Observo quem veio, e vieram todos.
A "tia" da Foz, mais os filhos e o pai dos filhos. Nos extremos sentavam-se o pai e o filho mais velho, protectores. Ao lado do filho mais velho, a mãe. e depois as duas raparigas, mais novas, a chamar a atenção do pai e da mãe.
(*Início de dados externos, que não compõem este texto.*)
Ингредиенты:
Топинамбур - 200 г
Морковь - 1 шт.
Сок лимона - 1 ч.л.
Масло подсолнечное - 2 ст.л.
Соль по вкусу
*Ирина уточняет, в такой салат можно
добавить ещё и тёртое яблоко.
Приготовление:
A bisavó que passou o tempo a tirar bolachas "Maria" da carteira e a distribuir às bisnetas, que a filha e a filha da filha já não tinham idade para se calarem com tal goludice.
O senhor de cabelo branco e bengala, olhos transparentes e com uma luz que irradiava o prazer do momento.
A senhora do fato rosa pálido, que adormecia na sombra da sala mal soavam os primeiros acordes e acordava com o seu próprio ressonar.
E as crianças, muitas e curiosas da novidade daquela música diferente.
Ouvimos Dvorak, Sinfonia nº 9, "Do Novo Mundo", em Mi Menor, op 95, pela Orquestra Nacional do Porto, dirigida pelo Maestro Marc Tardue.
E ouvimos a história de Dvorak e a história da peça contada em voz-off e com projecção de imagens num ecrã gigante. Aí comecei a imaginar a alegria da pequenada se o compositor ali aparecesse em carne e osso recriado, e a conversar "em directo"....
Ouvimos de seguida uma peça escolhida por uma pessoa conhecida e de importância na cidade. Veio o próprio explicar as razões da escolha, mas esqueceram-se de dizer ao senhor - pai e avô - que as crianças se fartam depressa de palavras escusadas e que os músicos arrefecem mas longas esperas dentro daquela sala enorme. O público, educado, bateu palmas a meio da "leitura" a dizer: já chega!!. É que na mão dele ainda repousavam muitas fichas de notas.....
Foi então tempo de escutar o pianista Constantin Sandu , de longo curriculum e parca apresentação. Ficou "a saber a pouco" o pouco que tocou...
... porque a hora já ia longa e era preciso chegar ao final, com o público, em peso, a seguir ordens simples do maestro e a fazer a sala estremecer de entusiasmo.
Não, não tirei fotografias, mas havia gente a tirar que eu vi os flashes!